[Task objective] Look through the data below and work out how many lines contain the string "mínimo". Give the number alone.

Data to use: Begin

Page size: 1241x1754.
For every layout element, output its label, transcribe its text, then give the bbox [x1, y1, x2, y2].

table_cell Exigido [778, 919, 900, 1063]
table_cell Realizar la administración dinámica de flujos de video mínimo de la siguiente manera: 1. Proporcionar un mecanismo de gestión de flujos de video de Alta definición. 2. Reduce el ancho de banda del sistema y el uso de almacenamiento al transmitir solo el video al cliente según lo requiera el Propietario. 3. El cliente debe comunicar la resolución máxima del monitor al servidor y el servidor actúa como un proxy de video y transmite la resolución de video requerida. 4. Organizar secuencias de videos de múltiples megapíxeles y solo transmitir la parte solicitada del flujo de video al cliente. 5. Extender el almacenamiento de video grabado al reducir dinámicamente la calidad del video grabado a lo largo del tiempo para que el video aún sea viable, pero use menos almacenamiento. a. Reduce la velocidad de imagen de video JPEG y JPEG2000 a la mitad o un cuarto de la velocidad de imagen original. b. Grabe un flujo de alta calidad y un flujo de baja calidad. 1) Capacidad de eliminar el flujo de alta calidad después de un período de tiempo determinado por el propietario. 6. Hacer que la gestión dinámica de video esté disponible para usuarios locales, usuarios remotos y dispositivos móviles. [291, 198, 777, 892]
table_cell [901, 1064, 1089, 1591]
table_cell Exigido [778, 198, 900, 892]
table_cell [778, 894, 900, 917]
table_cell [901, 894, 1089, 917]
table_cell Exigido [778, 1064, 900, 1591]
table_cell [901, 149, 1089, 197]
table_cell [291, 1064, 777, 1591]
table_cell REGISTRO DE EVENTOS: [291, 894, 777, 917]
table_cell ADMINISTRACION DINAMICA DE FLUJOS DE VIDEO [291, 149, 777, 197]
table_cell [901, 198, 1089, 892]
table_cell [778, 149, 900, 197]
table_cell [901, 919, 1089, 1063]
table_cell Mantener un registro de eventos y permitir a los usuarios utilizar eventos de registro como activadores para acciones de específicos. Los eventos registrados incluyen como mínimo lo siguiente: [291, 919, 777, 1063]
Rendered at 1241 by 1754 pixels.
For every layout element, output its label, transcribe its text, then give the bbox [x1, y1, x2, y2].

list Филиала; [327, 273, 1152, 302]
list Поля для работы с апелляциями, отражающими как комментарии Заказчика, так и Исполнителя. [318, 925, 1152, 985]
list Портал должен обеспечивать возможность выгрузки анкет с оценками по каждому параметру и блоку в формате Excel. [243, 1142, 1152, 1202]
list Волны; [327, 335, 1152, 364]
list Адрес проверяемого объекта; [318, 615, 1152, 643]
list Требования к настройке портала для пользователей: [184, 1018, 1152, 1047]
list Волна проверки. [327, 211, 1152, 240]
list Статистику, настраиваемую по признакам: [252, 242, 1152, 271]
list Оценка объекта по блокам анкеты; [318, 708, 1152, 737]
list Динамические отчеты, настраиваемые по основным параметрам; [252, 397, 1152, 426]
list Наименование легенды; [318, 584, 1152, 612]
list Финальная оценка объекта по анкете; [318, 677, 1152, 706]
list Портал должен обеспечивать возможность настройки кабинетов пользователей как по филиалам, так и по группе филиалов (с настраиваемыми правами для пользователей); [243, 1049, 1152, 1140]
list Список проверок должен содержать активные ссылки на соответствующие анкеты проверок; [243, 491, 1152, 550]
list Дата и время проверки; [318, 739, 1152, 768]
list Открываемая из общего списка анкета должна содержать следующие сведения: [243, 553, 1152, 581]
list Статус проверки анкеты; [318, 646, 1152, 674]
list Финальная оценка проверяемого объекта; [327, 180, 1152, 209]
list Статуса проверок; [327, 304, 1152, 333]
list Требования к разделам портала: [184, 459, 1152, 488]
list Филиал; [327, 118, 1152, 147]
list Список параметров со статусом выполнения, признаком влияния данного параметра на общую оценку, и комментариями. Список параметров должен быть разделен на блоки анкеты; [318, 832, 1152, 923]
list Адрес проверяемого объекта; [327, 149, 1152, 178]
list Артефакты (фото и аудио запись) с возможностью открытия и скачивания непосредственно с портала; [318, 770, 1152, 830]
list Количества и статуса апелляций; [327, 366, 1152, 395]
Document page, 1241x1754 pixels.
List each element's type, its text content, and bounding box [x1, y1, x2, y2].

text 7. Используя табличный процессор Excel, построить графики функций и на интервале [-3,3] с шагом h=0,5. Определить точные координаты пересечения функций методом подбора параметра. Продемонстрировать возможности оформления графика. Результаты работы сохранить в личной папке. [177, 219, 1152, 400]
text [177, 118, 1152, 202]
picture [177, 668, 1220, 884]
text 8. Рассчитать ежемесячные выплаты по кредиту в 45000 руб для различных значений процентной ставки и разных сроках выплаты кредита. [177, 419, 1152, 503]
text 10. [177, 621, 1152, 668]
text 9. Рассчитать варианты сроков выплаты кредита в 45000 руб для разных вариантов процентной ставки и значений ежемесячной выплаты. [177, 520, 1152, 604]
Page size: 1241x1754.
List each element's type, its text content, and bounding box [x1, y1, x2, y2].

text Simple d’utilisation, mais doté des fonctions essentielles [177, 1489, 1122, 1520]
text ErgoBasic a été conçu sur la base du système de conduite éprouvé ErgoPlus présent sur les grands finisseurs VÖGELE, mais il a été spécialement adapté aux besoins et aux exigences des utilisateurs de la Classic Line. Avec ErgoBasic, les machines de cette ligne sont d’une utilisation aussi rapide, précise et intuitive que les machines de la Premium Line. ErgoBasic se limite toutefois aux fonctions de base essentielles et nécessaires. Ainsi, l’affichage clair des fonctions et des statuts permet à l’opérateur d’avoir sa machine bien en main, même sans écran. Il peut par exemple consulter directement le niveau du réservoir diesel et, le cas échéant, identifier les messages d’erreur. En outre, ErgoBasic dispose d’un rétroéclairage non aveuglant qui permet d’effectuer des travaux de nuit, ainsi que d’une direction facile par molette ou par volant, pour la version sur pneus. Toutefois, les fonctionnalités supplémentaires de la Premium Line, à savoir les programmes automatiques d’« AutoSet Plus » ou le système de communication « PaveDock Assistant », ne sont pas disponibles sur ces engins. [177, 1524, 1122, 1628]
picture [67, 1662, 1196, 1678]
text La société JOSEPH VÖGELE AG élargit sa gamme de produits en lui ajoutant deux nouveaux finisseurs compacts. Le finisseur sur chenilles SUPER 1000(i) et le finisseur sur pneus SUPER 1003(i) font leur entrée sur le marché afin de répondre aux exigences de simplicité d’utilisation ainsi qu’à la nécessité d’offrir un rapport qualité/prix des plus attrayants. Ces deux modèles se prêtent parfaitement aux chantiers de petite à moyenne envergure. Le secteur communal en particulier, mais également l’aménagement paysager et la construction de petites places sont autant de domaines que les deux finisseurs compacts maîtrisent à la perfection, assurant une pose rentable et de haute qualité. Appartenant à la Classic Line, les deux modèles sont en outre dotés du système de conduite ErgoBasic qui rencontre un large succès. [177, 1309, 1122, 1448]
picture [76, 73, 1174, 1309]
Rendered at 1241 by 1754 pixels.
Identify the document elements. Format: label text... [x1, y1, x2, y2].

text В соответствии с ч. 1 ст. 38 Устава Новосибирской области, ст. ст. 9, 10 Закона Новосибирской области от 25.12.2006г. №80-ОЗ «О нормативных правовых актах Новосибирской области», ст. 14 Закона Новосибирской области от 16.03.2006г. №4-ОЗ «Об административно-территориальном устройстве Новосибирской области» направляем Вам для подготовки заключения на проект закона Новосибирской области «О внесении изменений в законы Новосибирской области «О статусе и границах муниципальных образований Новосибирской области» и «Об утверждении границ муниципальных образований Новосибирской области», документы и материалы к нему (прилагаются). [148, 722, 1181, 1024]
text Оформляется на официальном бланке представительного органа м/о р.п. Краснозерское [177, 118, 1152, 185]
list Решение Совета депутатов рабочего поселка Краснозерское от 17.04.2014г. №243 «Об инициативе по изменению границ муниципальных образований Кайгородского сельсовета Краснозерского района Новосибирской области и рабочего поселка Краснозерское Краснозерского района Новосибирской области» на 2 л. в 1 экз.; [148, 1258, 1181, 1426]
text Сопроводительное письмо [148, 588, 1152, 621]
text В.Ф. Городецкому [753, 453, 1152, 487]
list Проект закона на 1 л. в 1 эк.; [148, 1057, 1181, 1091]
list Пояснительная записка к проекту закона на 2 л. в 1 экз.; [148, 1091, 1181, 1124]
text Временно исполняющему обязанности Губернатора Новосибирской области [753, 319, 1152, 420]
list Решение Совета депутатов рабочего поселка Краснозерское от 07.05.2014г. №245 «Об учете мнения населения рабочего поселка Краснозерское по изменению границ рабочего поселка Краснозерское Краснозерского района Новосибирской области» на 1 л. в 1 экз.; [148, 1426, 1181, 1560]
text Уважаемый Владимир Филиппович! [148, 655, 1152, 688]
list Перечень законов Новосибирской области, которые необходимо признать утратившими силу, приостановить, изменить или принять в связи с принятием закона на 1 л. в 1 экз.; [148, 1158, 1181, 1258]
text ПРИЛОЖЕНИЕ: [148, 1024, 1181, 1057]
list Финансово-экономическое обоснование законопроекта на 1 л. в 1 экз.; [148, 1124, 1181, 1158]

Data to use: End

[Answer for the task] 2